Scaling inference throughput when increasing the batch size #450

Open lopuhin opened 1 month ago

lopuhin commented 1 month ago

When scaling the batch size from 1 to a small number, say 8, I'd naively expect the generation performance to scale quite well, as we're still firmly in memory bound regime. But I observe two things which I didn't expect:

I'm curious if anyone is also observing similar behavior, and what is preventing better scaling? In practice to implement inflight batching I have to use multiple caches, so its performance is more relevant to my use-case.

Below are results I obtained:

  1. scaling with batched_inference.py (only generated tokens, but time includes a bit of prefill, I also fixed performance reporting at the end, uncommented warmup and left only 16 prompts):
  1. scaling with multiple_caches.py by varying max_parallel_seqs (looking only at generation without prefill, guarded by torch.cuda.synchronize, I also increased the number of prompts to 16):

Both scripts are here https://gist.github.com/lopuhin/c08fd724aa8ca71f37ecac219dc8a608

Sequences in multiple_caches.py are a bit shorter, but I also checked that scaling of batched_inference.py is the same with much shorter sequences.

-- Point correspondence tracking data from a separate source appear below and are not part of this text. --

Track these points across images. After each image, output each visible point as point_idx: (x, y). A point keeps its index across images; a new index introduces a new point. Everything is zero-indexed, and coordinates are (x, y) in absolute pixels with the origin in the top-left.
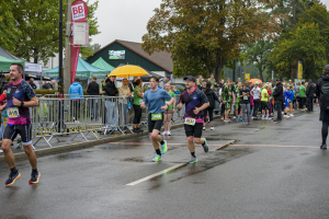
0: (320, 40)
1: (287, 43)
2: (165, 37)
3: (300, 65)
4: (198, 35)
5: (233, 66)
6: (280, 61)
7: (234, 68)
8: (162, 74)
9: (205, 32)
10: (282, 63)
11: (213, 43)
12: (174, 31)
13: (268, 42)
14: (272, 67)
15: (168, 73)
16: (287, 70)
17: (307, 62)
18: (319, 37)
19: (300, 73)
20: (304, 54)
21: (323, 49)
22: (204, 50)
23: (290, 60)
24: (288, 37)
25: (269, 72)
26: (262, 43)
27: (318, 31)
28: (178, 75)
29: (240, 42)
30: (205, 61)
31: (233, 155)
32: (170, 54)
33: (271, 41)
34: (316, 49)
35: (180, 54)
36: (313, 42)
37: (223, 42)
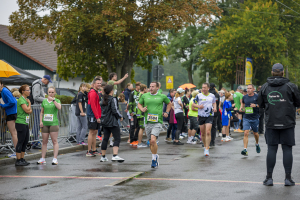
0: (280, 28)
1: (230, 32)
2: (46, 18)
3: (248, 65)
4: (97, 17)
5: (147, 65)
6: (220, 57)
7: (150, 68)
8: (41, 74)
9: (107, 12)
10: (222, 62)
11: (119, 28)
12: (60, 9)
13: (201, 28)
14: (207, 67)
15: (50, 73)
16: (230, 71)
17: (259, 59)
18: (278, 23)
19: (248, 77)
20: (255, 48)
21: (284, 41)
22: (105, 39)
23: (233, 57)
24: (231, 22)
25: (203, 75)
26: (193, 30)
27: (277, 15)
28: (66, 75)
29: (160, 28)
30: (105, 55)
31: (138, 193)
32: (53, 45)
33: (206, 28)
34: (273, 40)
35: (68, 45)
36: (269, 31)
37: (133, 27)
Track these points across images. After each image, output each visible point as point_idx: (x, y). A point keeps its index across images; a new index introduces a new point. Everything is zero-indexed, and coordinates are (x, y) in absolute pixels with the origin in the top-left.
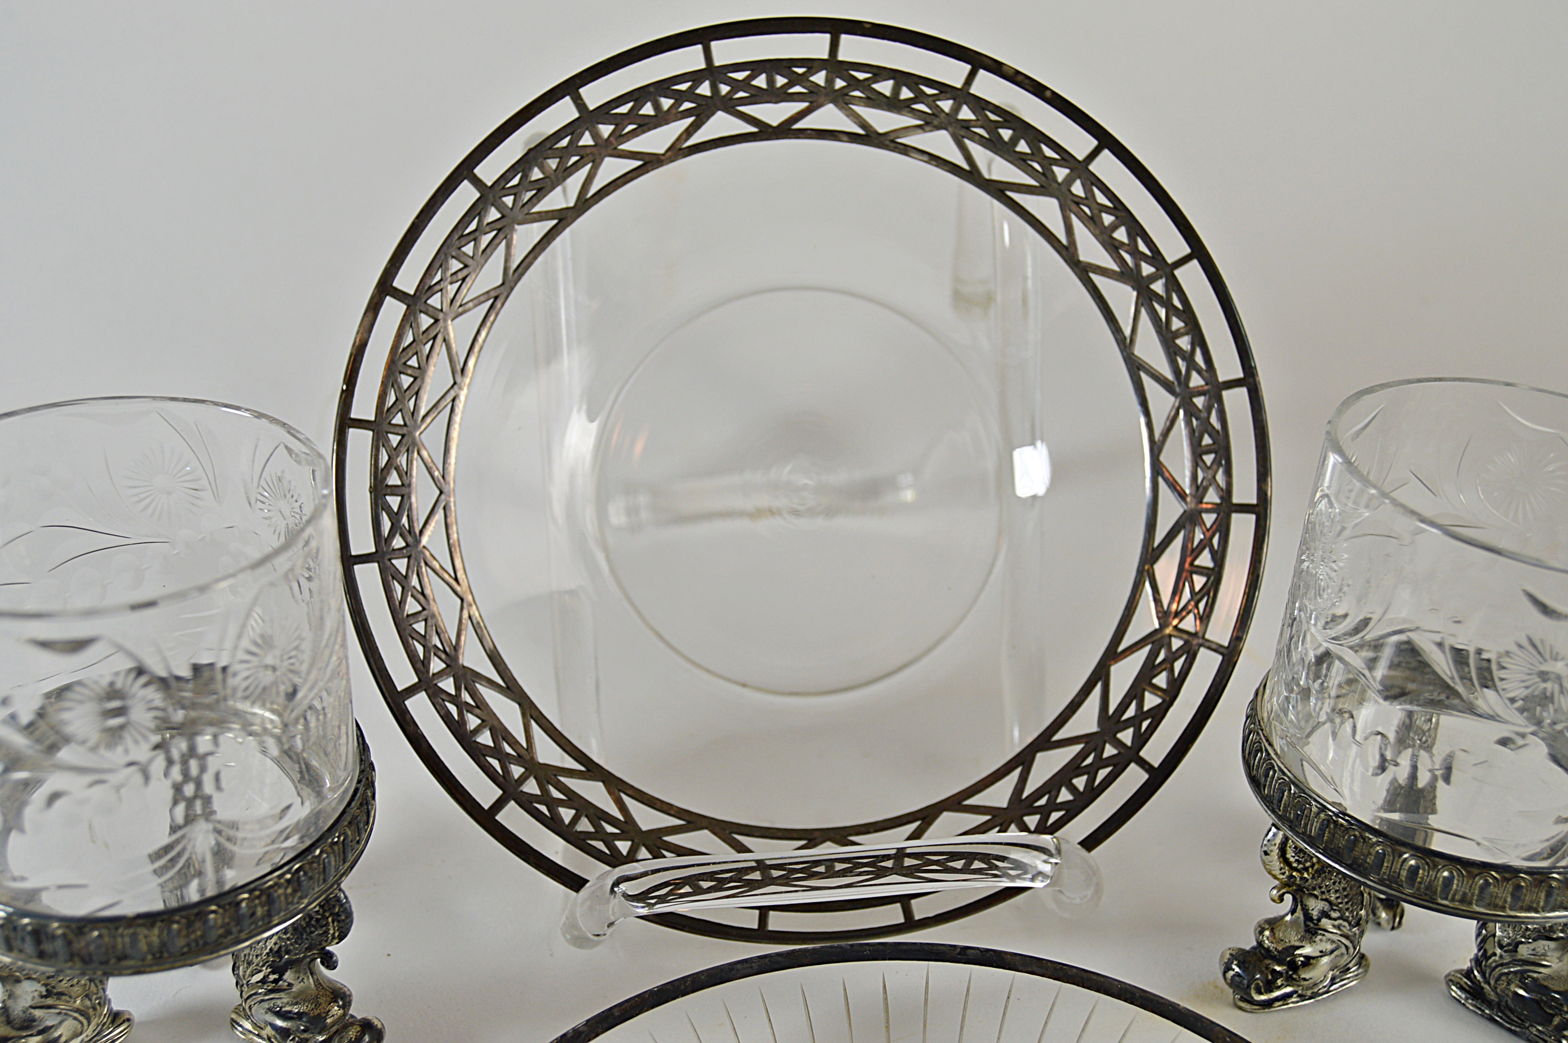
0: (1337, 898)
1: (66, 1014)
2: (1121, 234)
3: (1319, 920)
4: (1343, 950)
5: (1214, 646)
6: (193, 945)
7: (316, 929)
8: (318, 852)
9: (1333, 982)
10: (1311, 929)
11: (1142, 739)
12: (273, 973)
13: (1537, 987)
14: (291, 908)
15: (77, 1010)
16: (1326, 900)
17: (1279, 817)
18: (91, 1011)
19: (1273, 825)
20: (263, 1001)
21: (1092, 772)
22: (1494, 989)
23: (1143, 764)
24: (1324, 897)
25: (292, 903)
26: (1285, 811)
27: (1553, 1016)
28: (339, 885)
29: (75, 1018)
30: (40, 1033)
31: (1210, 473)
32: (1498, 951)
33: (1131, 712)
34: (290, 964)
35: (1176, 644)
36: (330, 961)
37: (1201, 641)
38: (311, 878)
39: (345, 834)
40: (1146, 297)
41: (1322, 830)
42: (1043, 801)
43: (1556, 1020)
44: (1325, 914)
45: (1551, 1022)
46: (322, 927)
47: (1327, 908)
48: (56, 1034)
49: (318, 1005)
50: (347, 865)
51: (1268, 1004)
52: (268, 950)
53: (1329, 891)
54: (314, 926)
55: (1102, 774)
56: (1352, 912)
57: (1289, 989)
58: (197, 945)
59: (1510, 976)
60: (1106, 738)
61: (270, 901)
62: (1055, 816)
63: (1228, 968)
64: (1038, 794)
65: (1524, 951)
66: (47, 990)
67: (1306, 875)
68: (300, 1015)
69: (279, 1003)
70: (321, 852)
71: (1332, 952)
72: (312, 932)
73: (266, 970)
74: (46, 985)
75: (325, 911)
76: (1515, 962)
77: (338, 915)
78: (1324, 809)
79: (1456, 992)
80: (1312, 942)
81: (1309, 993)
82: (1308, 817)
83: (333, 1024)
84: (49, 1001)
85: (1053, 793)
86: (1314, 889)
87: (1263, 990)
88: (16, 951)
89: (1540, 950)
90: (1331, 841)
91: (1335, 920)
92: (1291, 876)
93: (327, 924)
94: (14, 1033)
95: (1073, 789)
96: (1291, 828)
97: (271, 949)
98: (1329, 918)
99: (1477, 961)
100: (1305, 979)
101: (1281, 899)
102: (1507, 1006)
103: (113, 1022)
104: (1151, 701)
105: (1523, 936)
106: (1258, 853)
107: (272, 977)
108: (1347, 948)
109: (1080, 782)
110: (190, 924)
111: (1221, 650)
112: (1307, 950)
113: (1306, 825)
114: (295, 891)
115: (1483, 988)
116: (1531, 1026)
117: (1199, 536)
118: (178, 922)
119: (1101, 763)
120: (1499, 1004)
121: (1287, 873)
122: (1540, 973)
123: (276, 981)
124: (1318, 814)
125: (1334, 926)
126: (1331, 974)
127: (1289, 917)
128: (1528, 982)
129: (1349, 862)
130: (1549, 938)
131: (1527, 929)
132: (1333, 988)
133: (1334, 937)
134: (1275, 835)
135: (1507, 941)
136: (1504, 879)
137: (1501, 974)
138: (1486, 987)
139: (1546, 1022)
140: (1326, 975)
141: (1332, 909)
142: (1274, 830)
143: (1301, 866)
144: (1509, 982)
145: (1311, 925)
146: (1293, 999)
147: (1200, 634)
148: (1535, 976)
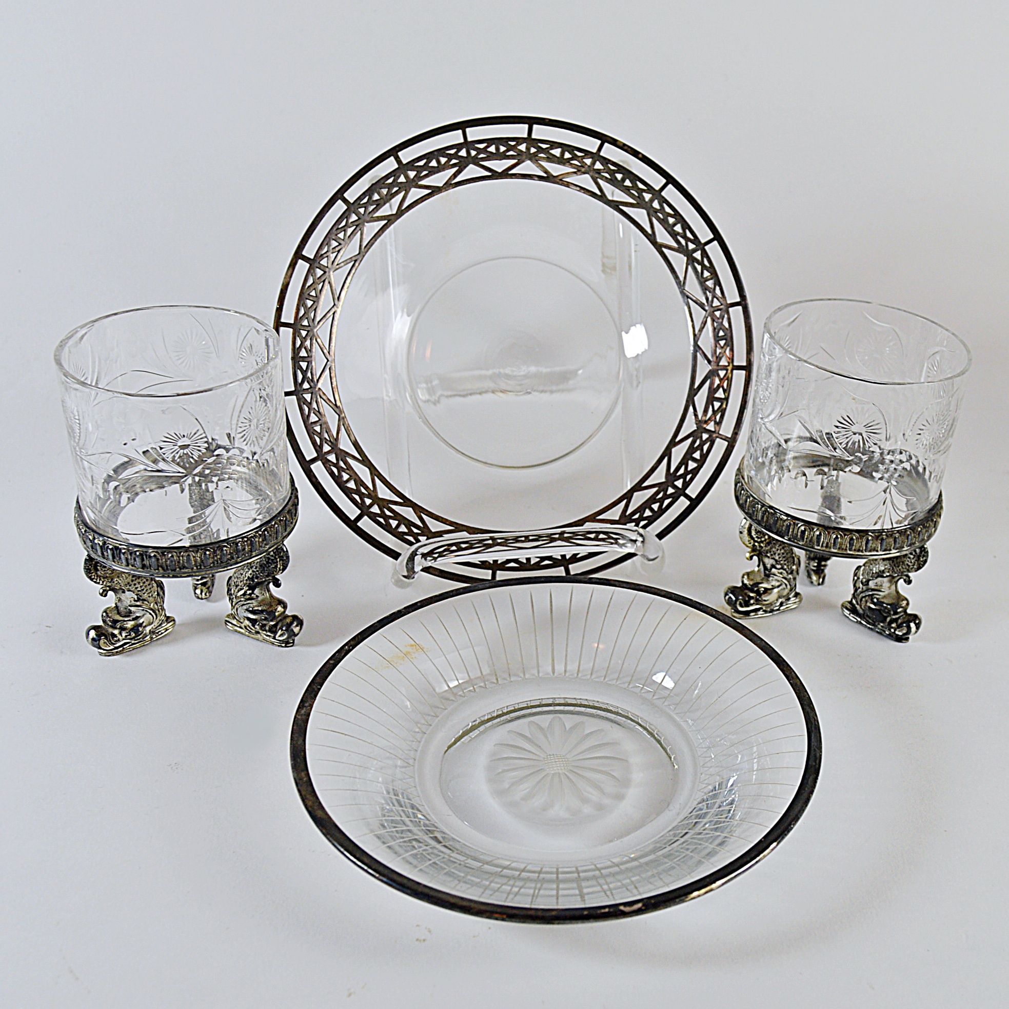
0: (779, 558)
1: (146, 611)
2: (678, 228)
3: (771, 569)
4: (784, 586)
5: (724, 438)
6: (216, 563)
7: (271, 565)
8: (273, 523)
9: (781, 604)
10: (768, 575)
11: (686, 485)
12: (249, 590)
13: (879, 603)
14: (261, 549)
15: (151, 609)
16: (773, 559)
17: (746, 513)
18: (157, 612)
19: (745, 518)
20: (244, 605)
21: (661, 501)
22: (861, 608)
23: (688, 497)
24: (772, 557)
25: (261, 547)
26: (748, 510)
27: (886, 617)
28: (283, 542)
29: (150, 614)
30: (134, 619)
31: (724, 350)
32: (861, 585)
33: (682, 471)
34: (258, 584)
35: (705, 436)
36: (277, 584)
37: (717, 435)
38: (270, 535)
39: (286, 517)
40: (691, 260)
41: (763, 518)
42: (637, 516)
43: (888, 619)
44: (773, 566)
45: (886, 620)
46: (274, 563)
47: (774, 563)
48: (141, 621)
49: (271, 606)
50: (286, 533)
51: (748, 613)
52: (247, 578)
53: (775, 554)
54: (270, 563)
55: (667, 502)
56: (788, 566)
57: (758, 607)
58: (217, 563)
59: (867, 598)
60: (669, 484)
61: (252, 544)
62: (643, 523)
63: (726, 594)
64: (634, 512)
65: (872, 584)
66: (138, 598)
67: (762, 545)
68: (262, 611)
69: (251, 605)
70: (275, 523)
71: (778, 586)
72: (269, 566)
73: (246, 588)
74: (137, 595)
75: (276, 555)
76: (867, 590)
77: (282, 557)
78: (763, 505)
79: (847, 612)
80: (767, 581)
81: (769, 610)
82: (757, 510)
83: (279, 616)
84: (138, 603)
85: (642, 512)
86: (767, 553)
87: (743, 605)
88: (130, 566)
89: (879, 584)
90: (767, 521)
91: (779, 569)
92: (754, 545)
93: (277, 562)
94: (121, 618)
95: (652, 510)
96: (751, 518)
97: (248, 577)
98: (776, 568)
99: (854, 596)
100: (765, 601)
101: (751, 558)
102: (867, 616)
103: (167, 620)
104: (692, 465)
105: (872, 577)
106: (739, 533)
107: (249, 592)
109: (655, 507)
110: (215, 552)
111: (728, 439)
112: (765, 585)
113: (756, 515)
114: (263, 540)
115: (856, 607)
116: (879, 624)
117: (717, 382)
118: (209, 551)
119: (666, 497)
120: (864, 615)
121: (752, 544)
122: (880, 595)
123: (250, 594)
124: (761, 508)
125: (779, 573)
126: (780, 600)
127: (757, 569)
128: (875, 600)
129: (775, 531)
130: (883, 577)
131: (873, 573)
132: (782, 608)
133: (779, 579)
134: (745, 523)
135: (864, 580)
136: (845, 535)
137: (863, 597)
138: (858, 607)
139: (884, 621)
140: (777, 600)
141: (777, 564)
142: (745, 521)
143: (759, 540)
144: (866, 602)
145: (767, 572)
146: (761, 612)
147: (717, 432)
148: (878, 597)
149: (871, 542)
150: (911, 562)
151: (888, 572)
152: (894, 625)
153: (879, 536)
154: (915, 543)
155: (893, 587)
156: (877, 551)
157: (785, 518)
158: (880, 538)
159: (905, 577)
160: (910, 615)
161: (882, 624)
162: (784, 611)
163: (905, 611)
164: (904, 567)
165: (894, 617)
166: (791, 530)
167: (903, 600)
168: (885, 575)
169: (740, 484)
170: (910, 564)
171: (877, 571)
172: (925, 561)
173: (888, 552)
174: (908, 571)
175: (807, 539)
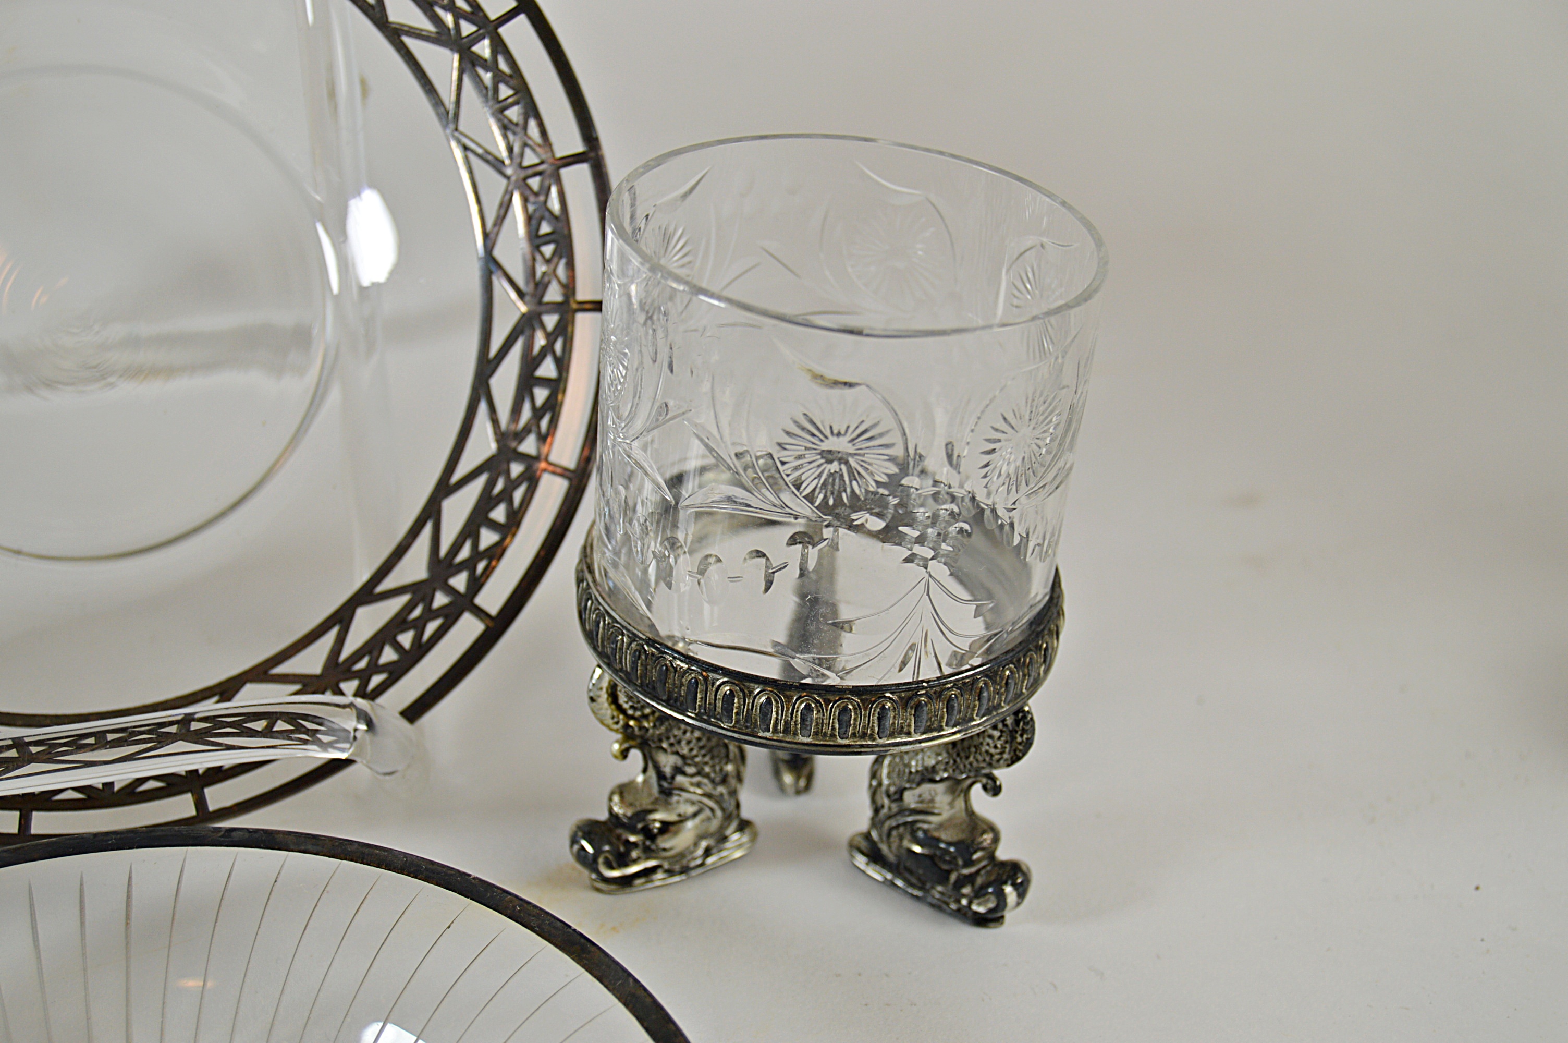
0: (691, 750)
3: (673, 778)
4: (708, 812)
5: (558, 470)
9: (708, 852)
10: (667, 792)
11: (476, 584)
13: (930, 841)
16: (677, 753)
17: (600, 655)
19: (599, 666)
21: (419, 624)
23: (479, 612)
24: (674, 749)
26: (603, 646)
27: (949, 872)
31: (552, 266)
32: (886, 801)
33: (465, 553)
35: (517, 469)
37: (544, 465)
40: (470, 62)
41: (634, 664)
42: (362, 664)
43: (953, 877)
44: (678, 770)
45: (947, 879)
47: (680, 762)
51: (626, 882)
53: (679, 742)
55: (432, 627)
56: (713, 766)
57: (652, 863)
59: (901, 829)
60: (437, 585)
62: (376, 680)
63: (574, 841)
64: (357, 656)
65: (910, 798)
67: (646, 724)
71: (695, 815)
76: (902, 811)
78: (633, 638)
79: (861, 861)
80: (667, 805)
81: (677, 868)
82: (621, 649)
85: (375, 653)
86: (661, 741)
87: (614, 864)
89: (926, 796)
90: (644, 675)
91: (692, 776)
92: (627, 726)
95: (398, 647)
96: (610, 665)
98: (684, 773)
99: (876, 822)
100: (665, 850)
101: (624, 754)
102: (906, 868)
104: (488, 538)
105: (908, 781)
106: (587, 700)
108: (712, 810)
109: (406, 639)
111: (567, 473)
112: (662, 815)
113: (621, 658)
115: (880, 849)
116: (933, 888)
117: (540, 341)
119: (430, 614)
120: (898, 865)
121: (621, 723)
122: (929, 823)
124: (629, 644)
125: (692, 784)
126: (704, 844)
127: (640, 778)
128: (920, 834)
129: (665, 698)
130: (933, 781)
131: (911, 773)
132: (710, 860)
133: (695, 798)
134: (600, 678)
135: (892, 789)
136: (827, 702)
137: (891, 829)
138: (884, 848)
139: (943, 878)
140: (696, 844)
141: (686, 764)
142: (598, 671)
143: (638, 714)
144: (901, 838)
145: (665, 784)
146: (660, 875)
147: (543, 457)
148: (925, 826)
149: (892, 714)
150: (996, 747)
151: (945, 770)
152: (966, 890)
153: (910, 698)
154: (999, 706)
155: (960, 803)
156: (909, 734)
157: (685, 666)
158: (912, 703)
159: (984, 780)
160: (1003, 864)
161: (940, 888)
162: (715, 868)
163: (991, 857)
164: (980, 758)
165: (966, 871)
166: (699, 696)
167: (984, 832)
168: (938, 778)
169: (585, 584)
170: (992, 751)
171: (920, 768)
172: (1029, 744)
173: (935, 734)
174: (990, 765)
175: (737, 714)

All measurements done on llama3 exl2 4 bit on 2080 ti, CUDA 11.8, latest stable release of exllamav2. I also repeated a few measurements on T4 GPU and getting similar scaling.

P.S. Thanks for a wonderful library!

turboderp commented 1 month ago

Yeah, batching isn't "free" the same way it is with FP16 weights. With FP16 weights you have 4x as much memory access to begin with, and you don't have to spend extra compute to dequantize weights. So quantized kernels, as a rule, are much closer to being compute bound, and as you double the batch size you also double the compute requirement.

The Marlin kernel manages to combine enough low-level optimizations to stay memory-bound up to much higher batch sizes. They've reduced the computation per weight, jumped through a lot of hoops to hide the latency from that computation and also offloaded efficiently to tensor cores to make use of the extra compute they provide. Sadly their kernel is also very inflexible. The optimizations are CUDA specific (no support for ROCm) and Ampere+ only, and it would take a lot of work to adapt them to the permuted, mixed-bitrate, variable group size format of EXL2.

The multiple caches approach attempts to gain some of the benefits of batching while still doing attention on individual sequences. It's not a very efficient way to go about it, but it does have the benefit that you can add or remove batches dynamically.

I'm working on a better solution for dynamic batching with paged attention which shouldn't have this overhead. There may also be improvements to batched performance but I have too many plates spinning to give you a timetable for those.